Choice Hotels International, Inc. v. Austin Area Hospitality, Inc. et al
MEMORANDUM OPINION. Signed by Judge Theodore D. Chuang on 10/14/2015. (ca2s, Deputy Clerk)
UNITED STATES DISTRICT COURT
DISTRICT OF MARYLAND
CHOICE HOTELS INTERNATIONAL, INC.,
Civil Action No. TDC-15-0516
AUSTIN AREA HOSPITALITY, INC., and
On February 24, 2015, Plaintiff Choice Hotels International, Inc. (“Choice Hotels”) filed
an Application to Confirm Arbitration Award against Defendants Austin Area Hospitality, Inc.
and Nilesh Patel (“Defendants”) for breach of the parties’ franchise agreement in the amount of
$86,296.86 plus post-award interest. According to the arbitration award, Defendants, along with
two other parties who settled with Choice Hotels prior to arbitration and are not subject to this
action, entered into a franchise agreement with Choice Hotels on March 24, 2003 to operate a
hotel in Manor, Texas. In mid-2011, the franchisees stopped making required payments to
After sending notices required by the franchise agreement, Choice Hotels
initiated arbitration proceedings. Defendants did not attend or otherwise seek to participate in
the October 2, 2014 arbitration hearing.

Information shown
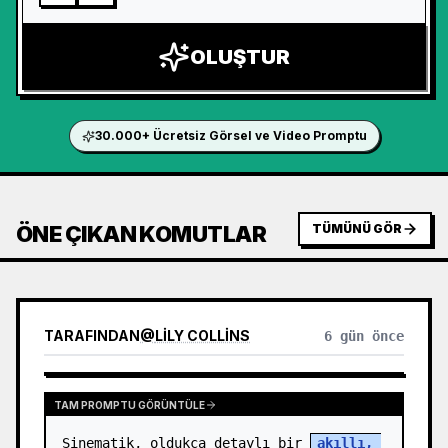
OLUŞTUR
30.000+ Ücretsiz Görsel ve Video Promptu
ÖNE ÇIKAN KOMUTLAR
TÜMÜNÜ GÖR
TARAFINDAN
@
LILY COLLINS
6 gün önce
TAM PROMPTU GÖRÜNTÜLE
Sinematik, oldukça detaylı bir 
akıllı,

Complete the following
(a) According to the court opinion, in what town was the hotel covered by the franchise agreement located?
(b) Write the next part of the court opinion, picking up after its final sentence about the October 2, 2014 arbitration hearing.

Answers to each task
(a) Manor, Texas.

(b)
The arbitrator awarded $86,296.86 in damages,
comprised of “unpaid franchise and system fees, as well as other charges” provided for by the
franchise agreement; interest on those fees and charges; the unpaid balance on a loan from
Choice Hotels to the franchisees; liquidated damages; and arbitration expenses. Appl. Ex. 1,
Arbitration Award at 1-2, ECF No. 1-1. The arbitrator also awarded interest on $82,696.86 of
the award, which does not include the costs of arbitration, “at the judgment rate of interest
permitted by Maryland law from the date of this Award until paid.” Id. at 2-3.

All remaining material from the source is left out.